◆ **SET OF TASKS**:
#1 Can you sum up the article on area schools getting ready for the new year in two sentences?
#2 Could you print the part of the article on area schools getting ready for the new year between "The district is bringing" and "polished concrete floors.", inclusive?

◆ **TEXT SECTION**:
▼
Ready for a fresh start
Area schools add classes, change buildings to ready for new year
ALPENA — The 2019-20 school year is just a few weeks away, and school districts have worked throughout the summer to have everything ready — including several new programs and classes — when students arrive.
Alpena, Alcona, Hillman, and Atlanta schools all start school on Aug. 26, while Rogers City, Onaway, and Posen schools all start on Sept. 3.
Alpena Public Schools Superintendent John VanWagoner said having new programs and classes available for students will help them prepare to be career- and college-ready when they graduate.
“If they have skills for their future, they will be prepared for anything,” VanWagoner said.
Here’s a roundup of some of the changes students and families will see this school year:
Alpena Public Schools is expanding programs at its secondary schools, along with making technology available at all times at its elementary schools.
At Thunder Bay Junior High School, VanWagoner said science, technology, engineering, and mathematics opportunities will be expanded, along with the school’s makerspace, where students gather to increase participation in different activities based on the subject they are learning.
VanWagoner said jazz band is a new thing at Alpena High School. Also new at the high school are two project-based learning classes: Science in the Bay and World Perspectives. Project-based learning classes were only taken by freshmen last school year, so the district decided to expand the program and make those classes available for sophomores.
All elementary schools will finally be one-to-one with Chromebook computers, meaning each student will have a Chromebook to use without having to share. VanWagoner said each classroom will have its own cart for students to use.
“We’re excited to have that across our district thanks to money from the Besser Foundation,” VanWagoner said.
Alcona Community Schools has lots of new things in store for its students this upcoming school year, including new classes and upgrades to the schools.
Superintendent Dan O’Connor said a Geometry in Construction course has been added to the high school.
O’Connor said the middle/high school has added a dean of students position to help support students with improving behavior.
“The dean of students really came from within the staff — it was something they wanted,” O’Connor said. “We have an internal candidate who is a middle school teacher, her name is Christie Thomas, and she is going to transition into the dean of students role.”
The district is bringing back marching band after an eight-year hiatus. O’Connor said this upcoming year is year four of the district working to bring its band program back, so the district is ready to expand with a marching band program.
“We have a small band at this point, but they’re excited to get started,” he said.
Alcona replaced the elementary school roof and removed asbestos from floors with sinking fund money supported by a new property tax. O’Connor said sinking fund money will also update those asbestos floors to polished concrete floors.
O’Connor said the district will use a security grant received last fall to upgrade doors, keys, and locks throughout the district.
Atlanta Community Schools will continue reading instruction time with the goal of bettering last school year’s outcomes, Carl Seiter, superintendent of both Atlanta Community Schools and Hillman Community Schools, said.
A new social/emotional learning program will be implemented in Atlanta to help with student success in academics and improving relationships among students.
▲
◆ **LISTED ENTRIES**:
▼
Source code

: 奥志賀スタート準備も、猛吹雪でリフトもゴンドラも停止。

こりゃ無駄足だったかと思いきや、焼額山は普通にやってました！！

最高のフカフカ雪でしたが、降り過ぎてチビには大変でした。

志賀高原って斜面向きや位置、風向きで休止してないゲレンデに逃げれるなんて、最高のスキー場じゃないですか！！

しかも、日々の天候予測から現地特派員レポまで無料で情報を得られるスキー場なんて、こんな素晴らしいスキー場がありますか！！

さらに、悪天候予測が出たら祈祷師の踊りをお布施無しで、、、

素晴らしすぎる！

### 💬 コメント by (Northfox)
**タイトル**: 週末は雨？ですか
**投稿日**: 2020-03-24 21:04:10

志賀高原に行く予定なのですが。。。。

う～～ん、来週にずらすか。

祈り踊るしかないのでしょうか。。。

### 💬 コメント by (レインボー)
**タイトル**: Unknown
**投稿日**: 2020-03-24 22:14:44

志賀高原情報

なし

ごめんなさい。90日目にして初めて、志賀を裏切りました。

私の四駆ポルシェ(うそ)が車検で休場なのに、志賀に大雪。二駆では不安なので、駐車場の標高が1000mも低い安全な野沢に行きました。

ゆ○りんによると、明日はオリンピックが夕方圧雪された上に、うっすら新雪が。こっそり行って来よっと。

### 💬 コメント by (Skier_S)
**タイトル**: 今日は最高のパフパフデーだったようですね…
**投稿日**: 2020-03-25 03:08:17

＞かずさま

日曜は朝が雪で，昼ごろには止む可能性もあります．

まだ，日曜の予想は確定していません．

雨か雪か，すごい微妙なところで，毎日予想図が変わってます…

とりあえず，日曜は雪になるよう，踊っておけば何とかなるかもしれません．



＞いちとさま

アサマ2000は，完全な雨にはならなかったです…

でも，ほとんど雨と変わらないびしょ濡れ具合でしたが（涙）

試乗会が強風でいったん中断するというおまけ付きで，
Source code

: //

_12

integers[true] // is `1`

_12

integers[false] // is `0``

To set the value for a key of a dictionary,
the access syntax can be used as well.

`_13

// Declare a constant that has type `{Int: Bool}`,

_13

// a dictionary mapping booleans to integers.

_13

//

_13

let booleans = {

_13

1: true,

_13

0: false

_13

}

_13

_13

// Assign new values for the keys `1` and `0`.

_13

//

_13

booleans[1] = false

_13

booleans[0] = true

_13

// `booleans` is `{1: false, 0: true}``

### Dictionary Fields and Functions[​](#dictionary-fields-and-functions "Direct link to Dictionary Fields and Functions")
▲
◆ **TASK-BY-TASK ANSWERS**:
#1 Area school districts worked through the summer to prepare for the 2019-20 school year, with Alpena, Alcona, Hillman, and Atlanta starting on Aug. 26 and Rogers City, Onaway, and Posen on Sept. 3. Alpena Public Schools is expanding secondary programs and making every elementary school one-to-one with Chromebooks; Alcona is adding a course, a dean of students, a marching band, and building and security upgrades; and Atlanta is continuing reading instruction time and adding a social/emotional learning program.

#2
The district is bringing back marching band after an eight-year hiatus. O’Connor said this upcoming year is year four of the district working to bring its band program back, so the district is ready to expand with a marching band program.
“We have a small band at this point, but they’re excited to get started,” he said.
Alcona replaced the elementary school roof and removed asbestos from floors with sinking fund money supported by a new property tax. O’Connor said sinking fund money will also update those asbestos floors to polished concrete floors.